En España se pretende crear ciudadanos morales desde un supuesto ordenamiento jurídico neutral (como si existiese la neutralidad ante los bienes y valores), creyendo con ello facilitar la democracia. Pero la realidad es justamente la inversa. Es el ciudadano moral, informado e inspirado a menudo por la religión, el que favorece la sana democracia, el que realiza una fundamentación religiosa de la cultura que debe ser reconocida. El Estado democrático secularizado no puede generar esa cultura; peor, corre el riesgo no pocas veces de dificultar la expresión pública religiosa como fundante de sentido.

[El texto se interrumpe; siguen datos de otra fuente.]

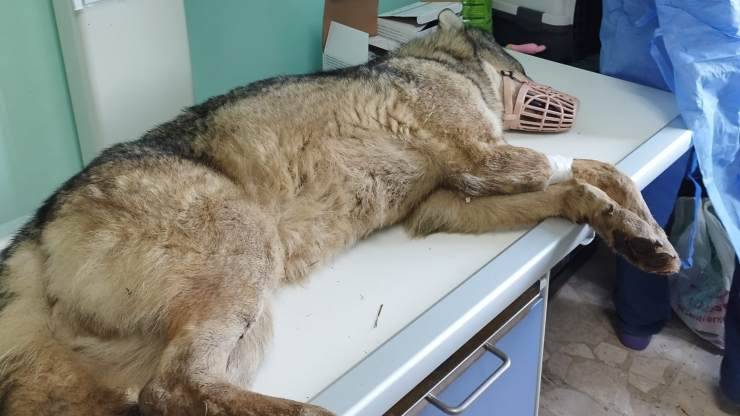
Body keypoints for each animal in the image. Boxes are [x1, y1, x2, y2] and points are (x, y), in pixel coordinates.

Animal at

Estamos lejos todavía de alcanzar en España una cultura pública religiosamente cualificada, en la que la religión desempeña un papel de sujeto público, una concepción que da, como en los Estados Unidos, derecho de plena ciudadanía a las motivaciones religiosas de cada uno. El poder público debe evolucionar en relación con las religiones y ordenar la coexistencia de identidades y religiones diferentes. Se hace urgente un «diálogo auténtico», un esfuerzo mutuo, un intercambio profundo que debe cristalizar en una traditio de integración, en un recibir y transmitir en un contexto nuevo, como lo es cada día más el de la sociedad española. El Evangelio hay que anunciarlo en una nueva realidad social, en un suelo nuevo, en la porosidad y receptibilidad con lo real actual y siempre imprevisible.

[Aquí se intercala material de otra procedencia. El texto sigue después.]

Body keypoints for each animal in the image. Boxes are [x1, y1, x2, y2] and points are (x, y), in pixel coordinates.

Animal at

El laicismo en España, la antiutopía de rechazar la trascendencia en la vida del hombre y a no reconocer la dimensión estructural y pública de la religión; la reducción en el número de creyentes y el significativo aumento de ateos prácticos; la mirada demasiado humana que el cardenal Martini sigue obstinado en proyectar sobre la Iglesia, no exige Estatutos de laicidad ni rupturas de Acuerdos con el Vaticano, como propone la Izquierda Socialista, sino más bien repensar el hombre, un cambio de perspectiva, una conversión que, como afirma el cardenal Cañizares, nos lleve a reconocer la existencia de Dios como la más alta dignidad humana. Creer que Dios existe es creer que somos obra suya, creer que, como afirma San Pablo en el Areópago de Atenas, «en Él vivimos, nos movemos y existimos».